On Oct. 8, the Spoken Poets Club put an interesting spin on Coffeehouse: the usual instruments were silent, but not the voices.
Down in the depths of Montgomery Hall, in the ironically misnamed “White Room,” nine members of the St. Mary’s Spoken Poets presented a series of fervent “slam” poems that were as much performance art as they were spoken word.
The first poet to perform was Marshall Betz, who offered three original poems, including “Unspoken but Broken,” “To Wish Upon a Rock,” and the insightful “Facebook: An Autobiography.”
One of Marshall’s favorite authors is Jane Austen, a radical in her own time, and when asked when he first started writing poetry, Marshall replied, “You never really start writing poetry, you just put your pen to paper or fingers to keyboard and it happens.”
Next was Taren Parsons, who, even with a strong dislike of microphones (and who apparently is disliked by microphones as well), was able to share three poems. Her first poem was “Women: A Song of Hate” by Dorothy Parker, whose works Taren says she came across one day while browsing in the St. Mary’s Library.
Her next poem was “O My God, Shoes,” which expresses her aversion to copious amounts of shoes; Taren finished with the first poem she ever wrote, entitled simply “Running.”
After Taren was Spoken Poets Vice President Megan Kile. In her first poem she offered what she decided was “The Problem with Shakespeare,” followed by “Icing and English Ivy.”
Megan first got into slam poetry during high school, apprenticed to one of the hosts of Baltimore’s premier slam scene, SLAMicide; some of her influences include Andrea Gibson, Baltimore local Chris August, and Buddy Wakefield.
Chris Blocher, according to Spoken Poets President Helen Coy, “couldn’t even conform to slam,” as Chris took the stage to read one of his original short stories. Chris invited the audience into the bleak world of a father-and-son family simultaneously brought together and separated by drug use and peddling.
The impassioned and flowing language could very well have been described as poetry, however, and elicited much applause from the audience.
The next poet was Brandon Winter, the slam rhymester sporting a Slayer shirt. Brandon made the crowd enjoyably uncomfortable in traditional slam style with edgy poems like “Drag King,” the internet-themed “Pervert’s Playground,” and “Nazis.” His last poem was the laced-with-sarcasm “If Only I Didn’t Have to See You Tomorrow.”
Allison Smith offered a poem called “W(hole),” an emotional epic which played on her own name with phrases like “Ah! Listen!” and “All is undone.”
“I really cannot stop writing poetry,” she stated, “It’s a compulsion that will never end because poetry is my life.”
The scheduled line-up was interrupted by a last-minute entry by sound technicians Nick Hughes and Tom Dickey.
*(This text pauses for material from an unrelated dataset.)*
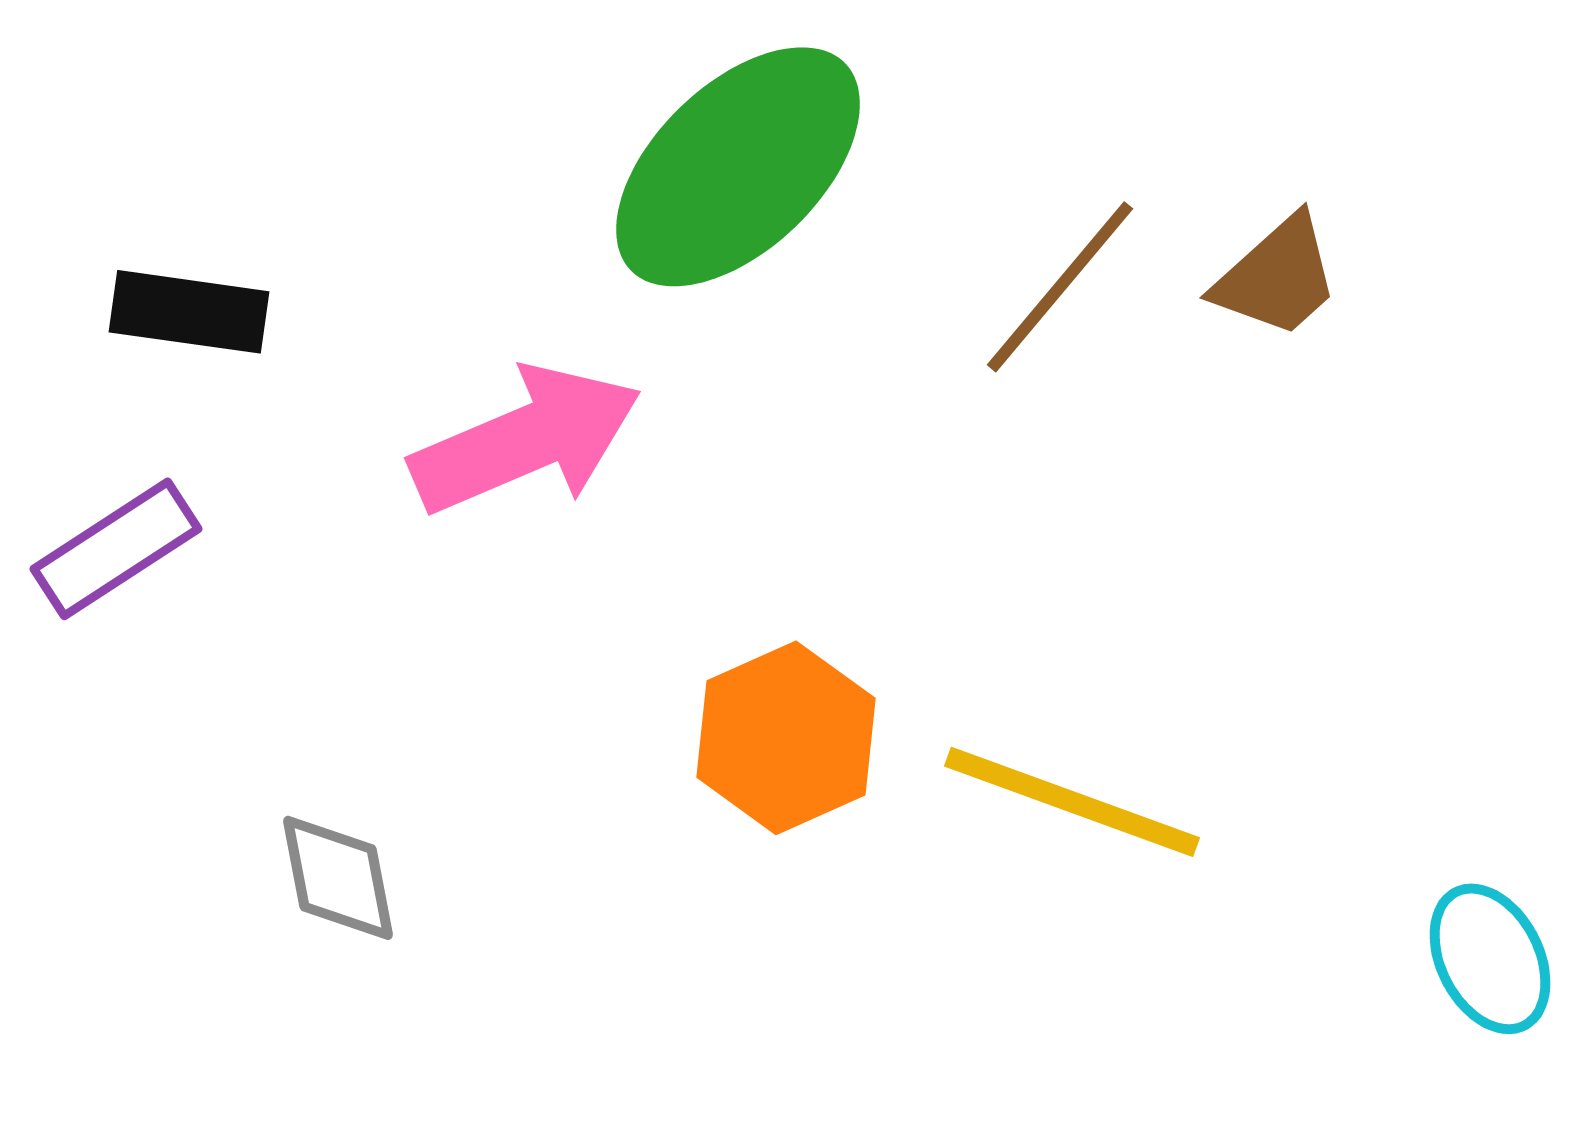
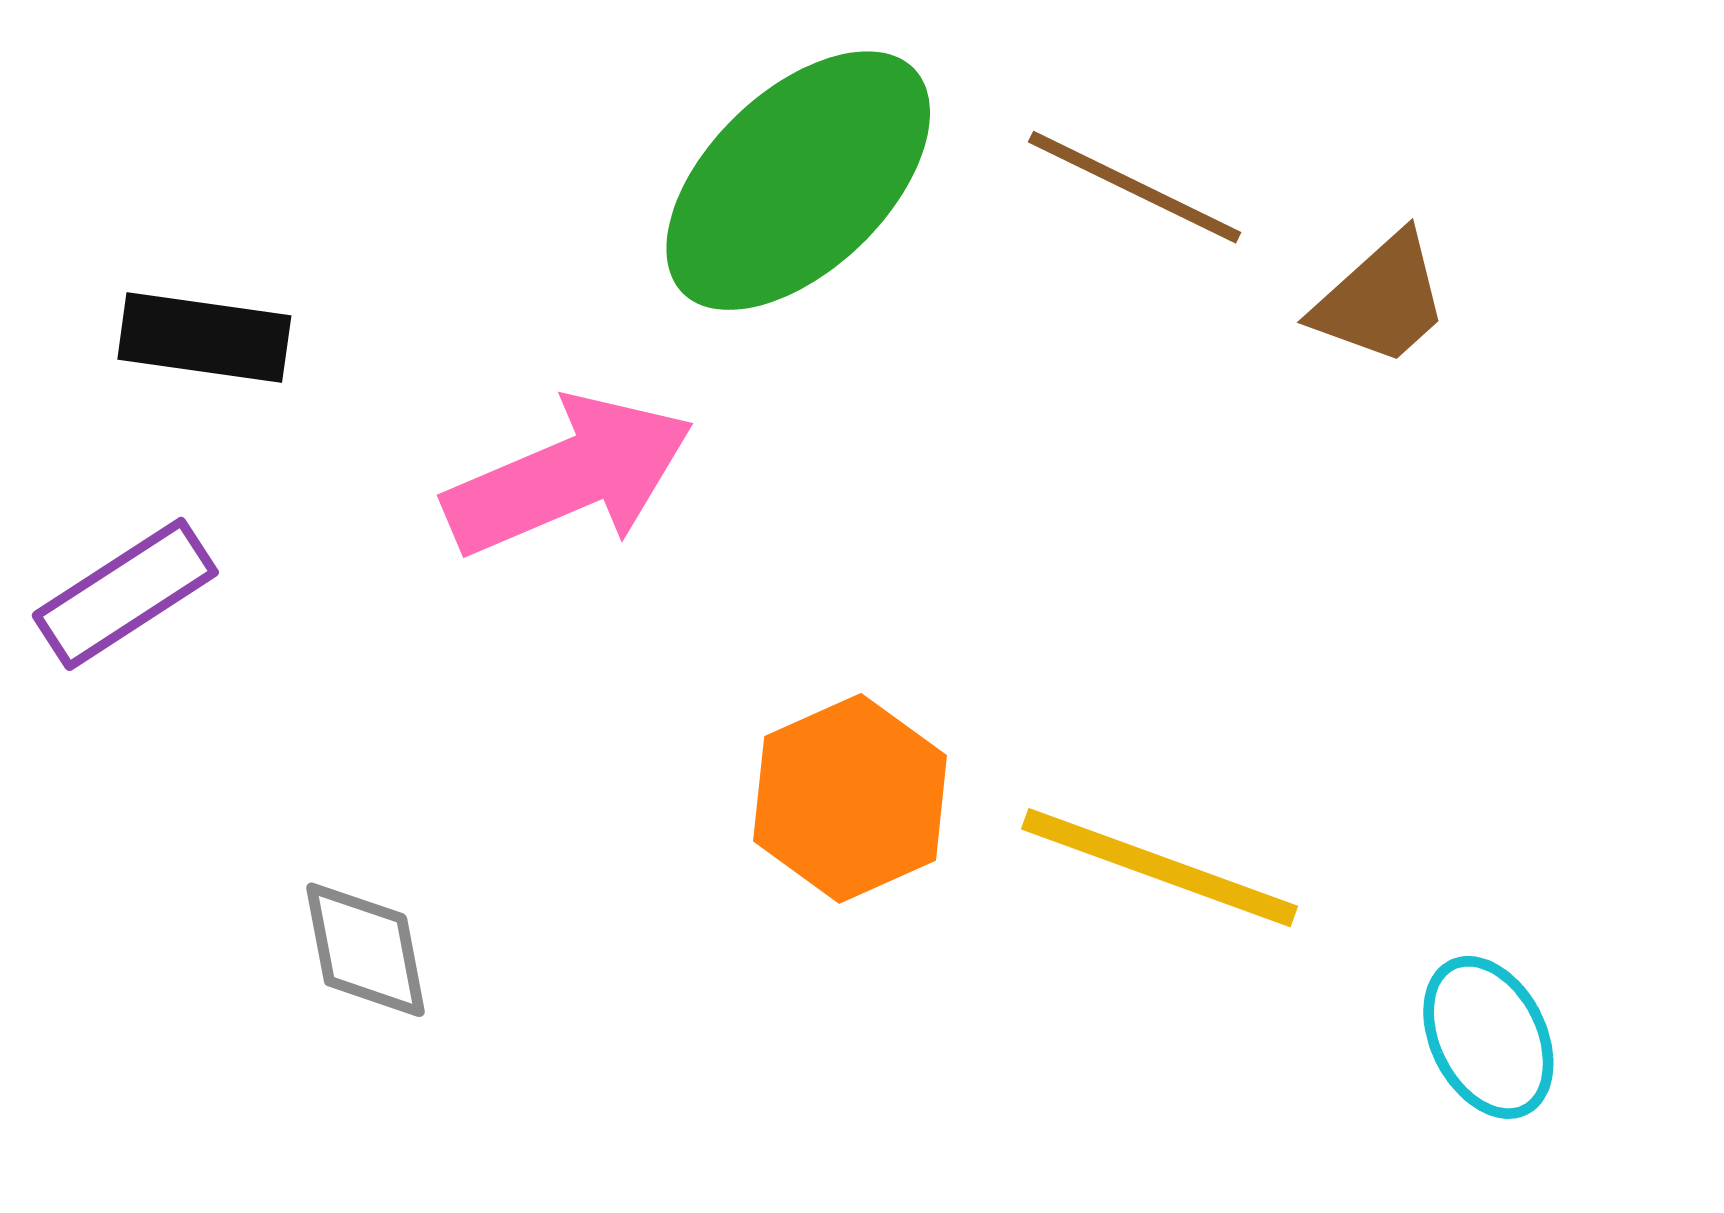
brown line: (1060, 287) -> (1135, 187), moved, turned 76
cyan ellipse: (1490, 959) -> (1488, 1037), moved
They were so moved by the performances thus far that they decided to deliver a small list of haikus, like the heartfelt “Mm, alphabet soup. I wonder if it’s still hot. Yes, it’s still too hot.”
Isaac Nixon, a.k.a. “Master Lyrical,” was up next. Isaac was one of the founders of the St. Mary’s Spoken Poets Club, and he laid down a smooth, lyrical poem called “Trapped in the D.” A frequent open mic performer, he mentions the Def Poetry stylings of Mos Def as one of his major influences.
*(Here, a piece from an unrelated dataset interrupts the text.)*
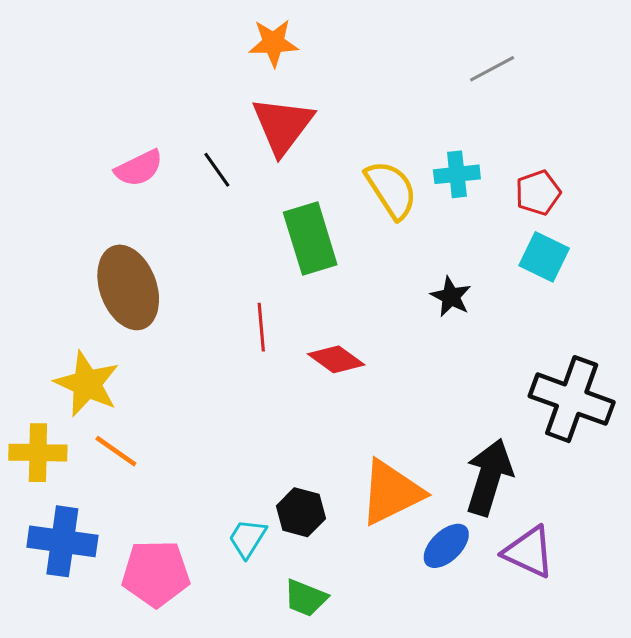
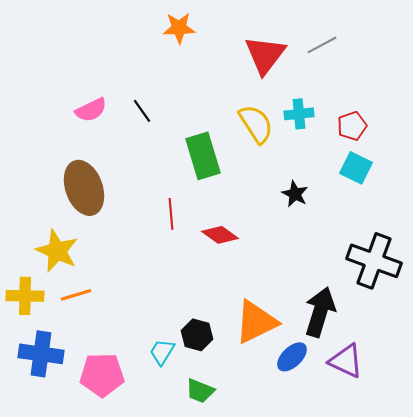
red triangle: (283, 125) -> (265, 55), moved
orange line: (116, 451) -> (76, 295), turned -52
After Master Lyrical was Maurielle Stewart, who started off with the classic poem “Still I Rise” by Maya Angelou, one of her favorite poets. She also presented two original poems, “Lightning” and “Subject.” Some of her other favorite poets are Saul William, Sonia Sanchez, and Langston Hughes.
Helen Coy, the President of the Club, was last but certainly not least. She read four original poems: “Program,” “In the Pen Dance Day,” Men’s Department,” and “Rainbows.” At the audience’s urging, she left us with an encore entitled “Dick.”
Helen has a long-time interest in acting, but within the past few years has decided to express herself through poetry.
“The audience is an active participant [in poetry]. That’s what I love about it. Sure, there’s an element of competition, but it isn’t as cutthroat as the theatre-world. There’s an element of brotherhood; a knowledge that we’re all here for the same goal: to give people hope.”